The overall image is of a country is a state of slightly bemused dislocation, waiting for the bombs to fall, and in the meantime being disproportionately shocked by minor changes to their lives. “In the public-house between Frome and Bath… the tap room was full of the usual country characters, all talking about the War and listening to the B.B.C. news bulletin. Until the War the names of B.B.C. announcers had never been divulged, but as soon as War was declared, these gentlemen owned the best-known names in England. At first the phrase “and this is Frank Phillips reading it” was as startling and extraordinary as if The Times leaders had been signed.” (p. 214)
The postscript of the book has Morton as a member of the Home Guard (“Dad’s Army”—and this sounds like that) leading his platoon in a search for downed German airmen. “Harry and George clumb upon a mound of hay and prod about in it; and I am reminded of some story, read long ago, of Roundheads searching for Cavaliers…. Danger gas skipped us for a century or two; and now we are back in Danger, with a gun under the bed and an ear cocked for the sound of a signal” (p.285-7)
I said a lot of this is hack travel writing, but when he wants to, he really can write. Two examples:
- “I shall never believe in ghosts until I hear of one that spends its time turning on the hot water or switching the electric light off and on. A ghost that merely glides past all these fascinating modern improvements is not, to my way of thinking, genuine or convincing.” (p.15)
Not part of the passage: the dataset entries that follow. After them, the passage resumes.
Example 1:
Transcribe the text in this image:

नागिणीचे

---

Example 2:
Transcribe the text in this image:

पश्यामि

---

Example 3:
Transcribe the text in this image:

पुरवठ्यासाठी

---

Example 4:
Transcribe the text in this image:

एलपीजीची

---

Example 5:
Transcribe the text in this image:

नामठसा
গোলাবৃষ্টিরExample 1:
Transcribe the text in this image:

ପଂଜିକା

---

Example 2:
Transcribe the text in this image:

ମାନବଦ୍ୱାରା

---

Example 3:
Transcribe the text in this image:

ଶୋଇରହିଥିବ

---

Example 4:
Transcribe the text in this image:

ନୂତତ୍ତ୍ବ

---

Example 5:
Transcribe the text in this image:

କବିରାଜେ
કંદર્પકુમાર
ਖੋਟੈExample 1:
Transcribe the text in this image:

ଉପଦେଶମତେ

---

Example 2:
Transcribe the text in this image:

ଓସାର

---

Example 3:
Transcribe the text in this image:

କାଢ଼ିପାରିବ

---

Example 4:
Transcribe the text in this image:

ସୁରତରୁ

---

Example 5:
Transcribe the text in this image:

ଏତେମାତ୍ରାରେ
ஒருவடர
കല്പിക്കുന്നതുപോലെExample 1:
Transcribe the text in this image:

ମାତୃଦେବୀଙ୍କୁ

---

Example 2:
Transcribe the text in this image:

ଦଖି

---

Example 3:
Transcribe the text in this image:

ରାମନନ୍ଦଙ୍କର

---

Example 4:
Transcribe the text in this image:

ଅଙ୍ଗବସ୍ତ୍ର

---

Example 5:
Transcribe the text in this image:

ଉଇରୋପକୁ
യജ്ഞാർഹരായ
- “Indeed, from their willingness to provide tea and sell fudge, it is clear that the old houses of Alfriston fully appreciate the profit to be made from those who are so starved of beauty that they will go miles to look at a thatch.” (p. 102)
As befits a highly prolific writer he’s uneven, but when he’s good he’s very good.
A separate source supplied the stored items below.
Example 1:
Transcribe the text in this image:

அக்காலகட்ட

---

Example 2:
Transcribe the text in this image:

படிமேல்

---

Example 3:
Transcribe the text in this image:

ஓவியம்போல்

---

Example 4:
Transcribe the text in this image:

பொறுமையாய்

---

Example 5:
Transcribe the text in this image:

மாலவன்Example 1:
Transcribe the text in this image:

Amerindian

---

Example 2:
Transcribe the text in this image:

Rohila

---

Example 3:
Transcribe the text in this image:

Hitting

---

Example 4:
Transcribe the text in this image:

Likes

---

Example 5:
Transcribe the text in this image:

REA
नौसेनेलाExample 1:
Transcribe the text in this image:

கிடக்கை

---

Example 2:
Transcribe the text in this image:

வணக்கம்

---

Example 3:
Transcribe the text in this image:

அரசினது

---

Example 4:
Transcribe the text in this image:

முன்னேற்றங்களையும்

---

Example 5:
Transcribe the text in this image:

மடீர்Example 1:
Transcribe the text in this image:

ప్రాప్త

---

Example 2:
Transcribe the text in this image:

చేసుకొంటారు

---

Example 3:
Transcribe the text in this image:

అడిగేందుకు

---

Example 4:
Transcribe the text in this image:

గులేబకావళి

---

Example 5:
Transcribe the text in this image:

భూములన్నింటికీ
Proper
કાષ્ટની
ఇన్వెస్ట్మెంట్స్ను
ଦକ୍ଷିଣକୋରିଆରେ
He’s even got a personal society.
One more interesting snippet as my postcript.
“The verb to canter is, of course, a contraction of a ‘Canterbury gallop’, which was the easy hand gallop into which the pilgrims urged their horses, possibly when they came to level stretches of the South Downs.”(p. 69)
(My edition is Metheun and Co London, 1942, I’d imagine the original, produced to the “Book Production War Economy Standard” – it is a hardback, but the paper’s very cheap-looking.)